WORK REQUIRED:
Determine how many lines in the records that follow hold the string "your". Only that number should be returned.

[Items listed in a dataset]

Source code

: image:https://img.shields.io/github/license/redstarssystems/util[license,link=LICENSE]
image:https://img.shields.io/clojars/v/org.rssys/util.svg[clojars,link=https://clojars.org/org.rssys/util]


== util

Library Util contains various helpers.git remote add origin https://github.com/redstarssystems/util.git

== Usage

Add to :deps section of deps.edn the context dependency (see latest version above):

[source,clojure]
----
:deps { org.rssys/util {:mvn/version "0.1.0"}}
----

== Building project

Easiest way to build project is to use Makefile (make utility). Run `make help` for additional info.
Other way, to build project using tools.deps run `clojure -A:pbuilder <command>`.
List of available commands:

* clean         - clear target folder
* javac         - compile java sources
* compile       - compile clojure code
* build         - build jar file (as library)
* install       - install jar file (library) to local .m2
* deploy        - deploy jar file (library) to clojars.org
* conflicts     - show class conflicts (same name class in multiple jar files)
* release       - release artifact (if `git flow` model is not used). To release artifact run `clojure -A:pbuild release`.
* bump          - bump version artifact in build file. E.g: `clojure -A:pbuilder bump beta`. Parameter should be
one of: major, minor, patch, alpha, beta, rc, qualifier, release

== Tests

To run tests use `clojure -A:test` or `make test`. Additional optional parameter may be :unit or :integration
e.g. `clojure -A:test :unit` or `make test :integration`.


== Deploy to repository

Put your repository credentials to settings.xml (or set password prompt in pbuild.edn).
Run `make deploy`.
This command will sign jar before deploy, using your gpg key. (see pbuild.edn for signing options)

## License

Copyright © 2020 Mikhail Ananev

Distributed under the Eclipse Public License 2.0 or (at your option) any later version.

WRITTEN SOLUTION:
3